── ARTICLE

That which we are not allowed to hear

The UK mass media is controlled by a relatively small number of people, but sets the “tone” of public debate.  In the last week I have come across three examples where stories of considerable public interest are simply not reported, and strangled by silence.

The first of these is the climate-change emails scandal.  Hackers stole a bunch of emails from the University of East Anglia, by leading climate change scientists, together with source code for the climate models being used as the basis for all the predictions of world catastrophe.  This revealed much data which Freedom of Information requests had failed to extract.  It revealed systematic and seemingly fraudulent tampering with the data and the algorithms by those same scientists. The source code revealed comments showing intentional “fudges” to mask the fact that global temperatures had actually been declining during the late 20th century.  There are endless extracts from this at Small Dead Animals.  But you wouldn’t know anything about this scandal from the UK mass media.  The “theft” of emails is reported; not the fraud thereby apparently uncovered.  The fact that Phil Jones, the director, has been forced to step aside is reported, as a minor thing, with the expectation that he will be vindicated.  Mid-week I watched a “news” item on ITV droning out propaganda for minute after minute as if this scandal had never broken.

────
── ENTRIES

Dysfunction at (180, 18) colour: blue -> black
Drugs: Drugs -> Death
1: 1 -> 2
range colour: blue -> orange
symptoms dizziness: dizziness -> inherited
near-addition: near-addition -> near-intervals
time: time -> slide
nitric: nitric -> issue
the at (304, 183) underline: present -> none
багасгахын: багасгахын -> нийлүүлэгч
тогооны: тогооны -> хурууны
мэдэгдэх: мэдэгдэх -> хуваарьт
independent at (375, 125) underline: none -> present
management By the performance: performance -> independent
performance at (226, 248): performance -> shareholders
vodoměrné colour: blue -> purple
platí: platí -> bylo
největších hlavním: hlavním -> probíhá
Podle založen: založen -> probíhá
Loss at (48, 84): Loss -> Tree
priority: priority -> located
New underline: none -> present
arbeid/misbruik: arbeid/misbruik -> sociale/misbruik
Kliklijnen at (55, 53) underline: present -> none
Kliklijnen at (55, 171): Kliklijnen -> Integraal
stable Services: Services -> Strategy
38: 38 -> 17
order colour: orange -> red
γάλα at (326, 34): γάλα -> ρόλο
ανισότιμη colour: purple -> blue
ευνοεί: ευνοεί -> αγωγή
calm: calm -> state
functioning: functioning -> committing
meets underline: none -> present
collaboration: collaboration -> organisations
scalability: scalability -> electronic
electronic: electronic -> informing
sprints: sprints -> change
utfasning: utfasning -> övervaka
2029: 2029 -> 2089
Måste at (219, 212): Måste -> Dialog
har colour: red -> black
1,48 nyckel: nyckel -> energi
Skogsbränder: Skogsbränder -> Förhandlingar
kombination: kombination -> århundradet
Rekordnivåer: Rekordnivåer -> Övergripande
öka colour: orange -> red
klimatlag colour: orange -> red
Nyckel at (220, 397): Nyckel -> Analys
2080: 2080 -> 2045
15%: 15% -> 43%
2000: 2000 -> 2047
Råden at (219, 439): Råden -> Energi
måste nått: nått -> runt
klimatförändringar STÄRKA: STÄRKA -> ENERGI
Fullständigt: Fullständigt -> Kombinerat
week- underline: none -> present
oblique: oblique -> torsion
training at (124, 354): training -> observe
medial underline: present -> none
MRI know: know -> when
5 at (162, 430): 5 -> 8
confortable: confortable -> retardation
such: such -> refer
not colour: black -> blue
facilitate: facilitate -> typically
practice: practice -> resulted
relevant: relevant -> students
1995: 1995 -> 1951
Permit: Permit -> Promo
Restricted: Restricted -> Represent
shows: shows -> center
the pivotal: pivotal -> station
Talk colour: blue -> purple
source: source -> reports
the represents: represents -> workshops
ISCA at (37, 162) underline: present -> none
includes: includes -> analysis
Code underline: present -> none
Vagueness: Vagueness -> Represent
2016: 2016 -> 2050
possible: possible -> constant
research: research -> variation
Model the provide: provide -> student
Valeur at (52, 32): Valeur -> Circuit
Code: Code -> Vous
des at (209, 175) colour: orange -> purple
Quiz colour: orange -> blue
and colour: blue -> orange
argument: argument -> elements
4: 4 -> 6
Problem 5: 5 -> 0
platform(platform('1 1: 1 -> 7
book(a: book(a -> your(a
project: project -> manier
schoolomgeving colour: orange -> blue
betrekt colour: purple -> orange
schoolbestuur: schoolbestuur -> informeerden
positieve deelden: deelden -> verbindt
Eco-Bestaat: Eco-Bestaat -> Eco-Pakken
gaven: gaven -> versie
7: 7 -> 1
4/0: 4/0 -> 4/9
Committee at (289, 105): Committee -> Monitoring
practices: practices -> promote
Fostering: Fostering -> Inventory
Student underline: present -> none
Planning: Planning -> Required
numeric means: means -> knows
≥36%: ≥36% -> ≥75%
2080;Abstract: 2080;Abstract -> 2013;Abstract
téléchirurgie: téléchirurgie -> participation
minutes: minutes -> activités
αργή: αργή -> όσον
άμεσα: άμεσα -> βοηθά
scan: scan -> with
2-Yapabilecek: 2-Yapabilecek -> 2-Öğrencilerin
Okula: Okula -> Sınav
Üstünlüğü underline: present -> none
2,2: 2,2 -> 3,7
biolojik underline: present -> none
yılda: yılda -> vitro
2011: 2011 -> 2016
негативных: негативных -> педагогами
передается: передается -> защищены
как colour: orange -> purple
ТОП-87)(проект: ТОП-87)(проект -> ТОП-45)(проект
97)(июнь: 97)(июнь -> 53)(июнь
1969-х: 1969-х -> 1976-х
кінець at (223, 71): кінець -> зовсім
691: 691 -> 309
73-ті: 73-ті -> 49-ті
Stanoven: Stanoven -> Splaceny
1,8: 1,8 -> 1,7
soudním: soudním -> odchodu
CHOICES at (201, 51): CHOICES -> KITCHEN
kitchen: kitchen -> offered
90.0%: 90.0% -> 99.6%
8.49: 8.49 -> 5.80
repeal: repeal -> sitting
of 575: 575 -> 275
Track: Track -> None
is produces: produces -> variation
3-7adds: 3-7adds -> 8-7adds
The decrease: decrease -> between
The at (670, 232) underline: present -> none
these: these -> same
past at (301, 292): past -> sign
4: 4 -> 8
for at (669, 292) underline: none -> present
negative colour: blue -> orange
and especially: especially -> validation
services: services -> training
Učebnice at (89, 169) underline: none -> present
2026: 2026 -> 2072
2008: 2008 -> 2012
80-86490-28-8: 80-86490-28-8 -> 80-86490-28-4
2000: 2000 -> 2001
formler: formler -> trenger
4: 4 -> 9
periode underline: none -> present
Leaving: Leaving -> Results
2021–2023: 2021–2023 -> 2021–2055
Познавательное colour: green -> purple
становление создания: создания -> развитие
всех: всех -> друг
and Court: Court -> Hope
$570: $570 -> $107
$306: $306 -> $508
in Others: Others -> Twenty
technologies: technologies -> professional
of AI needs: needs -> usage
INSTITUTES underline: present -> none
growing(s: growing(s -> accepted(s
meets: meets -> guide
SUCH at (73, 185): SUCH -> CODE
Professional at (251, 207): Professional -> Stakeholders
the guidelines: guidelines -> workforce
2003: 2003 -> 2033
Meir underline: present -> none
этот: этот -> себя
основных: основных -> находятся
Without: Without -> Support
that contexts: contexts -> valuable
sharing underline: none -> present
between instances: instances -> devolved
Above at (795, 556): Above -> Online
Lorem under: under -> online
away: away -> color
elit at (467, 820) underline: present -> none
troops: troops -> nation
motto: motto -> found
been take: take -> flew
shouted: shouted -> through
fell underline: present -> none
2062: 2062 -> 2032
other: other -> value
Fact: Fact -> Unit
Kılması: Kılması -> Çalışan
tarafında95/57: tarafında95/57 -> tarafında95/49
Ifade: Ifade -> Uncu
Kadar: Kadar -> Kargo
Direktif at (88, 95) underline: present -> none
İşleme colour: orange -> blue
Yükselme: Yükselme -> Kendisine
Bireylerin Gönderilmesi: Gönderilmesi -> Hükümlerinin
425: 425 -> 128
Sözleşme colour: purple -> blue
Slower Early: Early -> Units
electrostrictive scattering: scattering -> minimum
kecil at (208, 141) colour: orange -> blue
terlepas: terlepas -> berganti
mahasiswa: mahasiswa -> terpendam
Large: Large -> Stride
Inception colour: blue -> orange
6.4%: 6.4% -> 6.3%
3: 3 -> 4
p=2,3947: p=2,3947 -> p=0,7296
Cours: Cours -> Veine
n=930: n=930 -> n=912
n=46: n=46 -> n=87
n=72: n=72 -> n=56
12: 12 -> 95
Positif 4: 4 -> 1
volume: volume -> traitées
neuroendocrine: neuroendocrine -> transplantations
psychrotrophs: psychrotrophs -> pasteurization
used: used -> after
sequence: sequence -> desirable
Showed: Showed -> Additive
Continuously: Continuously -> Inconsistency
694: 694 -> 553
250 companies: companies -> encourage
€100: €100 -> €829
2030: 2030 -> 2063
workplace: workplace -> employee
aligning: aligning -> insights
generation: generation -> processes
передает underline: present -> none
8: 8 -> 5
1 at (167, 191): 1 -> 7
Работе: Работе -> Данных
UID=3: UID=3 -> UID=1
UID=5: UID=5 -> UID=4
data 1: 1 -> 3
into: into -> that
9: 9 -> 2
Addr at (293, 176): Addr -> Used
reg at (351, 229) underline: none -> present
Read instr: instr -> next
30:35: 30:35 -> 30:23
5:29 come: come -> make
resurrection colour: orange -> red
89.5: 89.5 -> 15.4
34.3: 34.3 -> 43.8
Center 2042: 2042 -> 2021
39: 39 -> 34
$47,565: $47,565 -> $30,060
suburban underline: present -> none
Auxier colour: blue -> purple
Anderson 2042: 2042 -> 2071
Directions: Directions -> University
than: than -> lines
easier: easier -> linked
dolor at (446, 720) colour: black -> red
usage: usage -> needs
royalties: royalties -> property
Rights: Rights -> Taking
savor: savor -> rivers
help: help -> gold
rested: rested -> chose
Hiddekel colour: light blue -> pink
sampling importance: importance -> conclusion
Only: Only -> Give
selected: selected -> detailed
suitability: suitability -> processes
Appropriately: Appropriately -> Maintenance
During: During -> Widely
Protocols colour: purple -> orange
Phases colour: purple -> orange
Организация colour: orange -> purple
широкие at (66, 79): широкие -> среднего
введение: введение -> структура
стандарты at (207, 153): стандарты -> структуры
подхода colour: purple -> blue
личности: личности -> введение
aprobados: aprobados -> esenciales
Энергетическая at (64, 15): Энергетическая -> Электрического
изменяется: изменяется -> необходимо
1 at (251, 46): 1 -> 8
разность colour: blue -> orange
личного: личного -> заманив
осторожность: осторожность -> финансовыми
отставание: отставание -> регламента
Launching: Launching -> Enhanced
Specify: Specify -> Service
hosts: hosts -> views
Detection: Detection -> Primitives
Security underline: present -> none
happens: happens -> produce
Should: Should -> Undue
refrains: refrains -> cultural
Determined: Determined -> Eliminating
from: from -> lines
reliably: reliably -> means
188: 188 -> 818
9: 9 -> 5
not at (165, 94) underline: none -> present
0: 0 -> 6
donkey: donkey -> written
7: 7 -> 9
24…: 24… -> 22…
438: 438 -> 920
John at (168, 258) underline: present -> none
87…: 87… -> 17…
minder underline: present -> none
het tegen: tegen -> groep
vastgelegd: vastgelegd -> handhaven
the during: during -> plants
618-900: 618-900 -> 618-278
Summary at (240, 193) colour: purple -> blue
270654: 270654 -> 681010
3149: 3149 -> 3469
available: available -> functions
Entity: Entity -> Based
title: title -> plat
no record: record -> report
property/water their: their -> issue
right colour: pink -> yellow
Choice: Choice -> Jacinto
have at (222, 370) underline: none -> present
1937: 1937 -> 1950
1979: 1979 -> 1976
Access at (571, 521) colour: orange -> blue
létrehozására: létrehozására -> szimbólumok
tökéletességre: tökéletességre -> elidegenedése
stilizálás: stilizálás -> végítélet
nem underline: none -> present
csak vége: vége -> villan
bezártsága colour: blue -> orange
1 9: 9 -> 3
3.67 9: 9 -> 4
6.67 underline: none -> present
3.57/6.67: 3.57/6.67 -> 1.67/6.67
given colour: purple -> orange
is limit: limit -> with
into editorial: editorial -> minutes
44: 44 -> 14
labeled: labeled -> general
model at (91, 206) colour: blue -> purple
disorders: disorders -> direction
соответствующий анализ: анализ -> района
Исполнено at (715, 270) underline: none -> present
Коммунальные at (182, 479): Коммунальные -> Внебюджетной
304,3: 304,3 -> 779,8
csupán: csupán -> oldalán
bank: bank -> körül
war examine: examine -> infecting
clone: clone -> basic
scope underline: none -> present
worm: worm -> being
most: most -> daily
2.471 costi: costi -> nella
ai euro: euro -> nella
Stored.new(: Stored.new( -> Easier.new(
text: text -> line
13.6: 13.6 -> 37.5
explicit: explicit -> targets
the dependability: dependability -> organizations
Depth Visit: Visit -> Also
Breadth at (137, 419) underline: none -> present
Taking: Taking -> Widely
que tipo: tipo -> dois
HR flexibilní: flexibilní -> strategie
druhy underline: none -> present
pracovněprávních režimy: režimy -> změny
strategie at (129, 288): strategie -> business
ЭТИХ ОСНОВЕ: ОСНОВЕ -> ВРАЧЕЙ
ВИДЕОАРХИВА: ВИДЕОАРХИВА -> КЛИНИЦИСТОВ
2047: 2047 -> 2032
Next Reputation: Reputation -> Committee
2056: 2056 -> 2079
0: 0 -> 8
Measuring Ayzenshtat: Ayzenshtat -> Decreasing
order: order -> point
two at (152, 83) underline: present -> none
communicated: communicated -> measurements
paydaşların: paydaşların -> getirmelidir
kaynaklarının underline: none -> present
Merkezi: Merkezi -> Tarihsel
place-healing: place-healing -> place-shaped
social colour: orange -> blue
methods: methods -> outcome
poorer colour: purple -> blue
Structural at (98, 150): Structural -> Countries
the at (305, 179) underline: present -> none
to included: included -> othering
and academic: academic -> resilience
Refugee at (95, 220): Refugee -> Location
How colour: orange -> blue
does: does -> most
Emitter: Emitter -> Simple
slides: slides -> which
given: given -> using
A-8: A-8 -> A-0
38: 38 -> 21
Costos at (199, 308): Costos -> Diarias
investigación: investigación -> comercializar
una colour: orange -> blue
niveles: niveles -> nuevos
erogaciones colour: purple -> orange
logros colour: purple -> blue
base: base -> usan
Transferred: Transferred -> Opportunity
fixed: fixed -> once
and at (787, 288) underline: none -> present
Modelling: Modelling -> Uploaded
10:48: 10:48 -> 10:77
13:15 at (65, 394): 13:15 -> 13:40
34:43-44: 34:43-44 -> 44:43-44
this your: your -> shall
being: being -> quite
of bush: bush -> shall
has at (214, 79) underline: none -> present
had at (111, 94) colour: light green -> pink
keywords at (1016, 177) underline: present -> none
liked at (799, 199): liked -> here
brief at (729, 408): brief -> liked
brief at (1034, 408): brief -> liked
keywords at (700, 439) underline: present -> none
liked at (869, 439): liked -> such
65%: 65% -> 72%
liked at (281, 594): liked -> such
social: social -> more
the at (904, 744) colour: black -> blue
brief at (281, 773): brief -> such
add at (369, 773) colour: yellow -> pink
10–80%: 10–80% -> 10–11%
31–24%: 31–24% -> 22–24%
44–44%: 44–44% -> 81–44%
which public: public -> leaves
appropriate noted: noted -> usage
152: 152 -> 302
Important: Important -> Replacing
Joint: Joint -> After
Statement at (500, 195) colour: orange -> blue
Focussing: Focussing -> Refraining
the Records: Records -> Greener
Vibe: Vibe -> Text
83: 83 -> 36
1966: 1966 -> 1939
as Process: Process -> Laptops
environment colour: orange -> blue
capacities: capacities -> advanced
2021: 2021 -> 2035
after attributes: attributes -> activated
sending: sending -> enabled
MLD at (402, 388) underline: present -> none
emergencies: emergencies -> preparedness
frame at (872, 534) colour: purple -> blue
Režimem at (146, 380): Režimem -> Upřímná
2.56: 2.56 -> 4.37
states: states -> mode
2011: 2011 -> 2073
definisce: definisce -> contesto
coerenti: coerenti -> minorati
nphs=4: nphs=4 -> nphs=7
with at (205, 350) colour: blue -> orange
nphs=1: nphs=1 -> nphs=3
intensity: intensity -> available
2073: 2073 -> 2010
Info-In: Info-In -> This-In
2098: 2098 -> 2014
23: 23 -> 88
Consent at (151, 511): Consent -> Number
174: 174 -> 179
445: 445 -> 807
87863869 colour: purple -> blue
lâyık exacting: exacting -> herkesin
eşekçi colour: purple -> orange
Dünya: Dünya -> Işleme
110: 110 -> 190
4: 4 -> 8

────

■ WRITTEN REQUEST ■
Carry on the piece about stories the UK media leaves unreported, picking up after its last sentence. The entries play no part here.

■ EXPECTED ANSWER ■
Another item has been the scandal where Members of Parliament have claimed “expenses” for such items as cleaning the moat at their stately home and other items clearly not for the purpose of carrying out their duties.  This has been a major national scandal.  The local MP, John Gummer claimed $15,000 a year for gardening services, for four years.  Other MP’s who have helped themselves to our taxes have had to resign.  Yet … I have seen little trace of this in the local media, on the TV.  A local MP, a substantial scandal, and … silence.  As a result it seems that he is likely to continue as MP for a further 5 years, despite being 70 years old and doing little that I can see.

We should be grateful for the blogosphere.  Those who tell us what the mighty and corrupt would rather we did not hear do us all great service.  This is why we need free speech online.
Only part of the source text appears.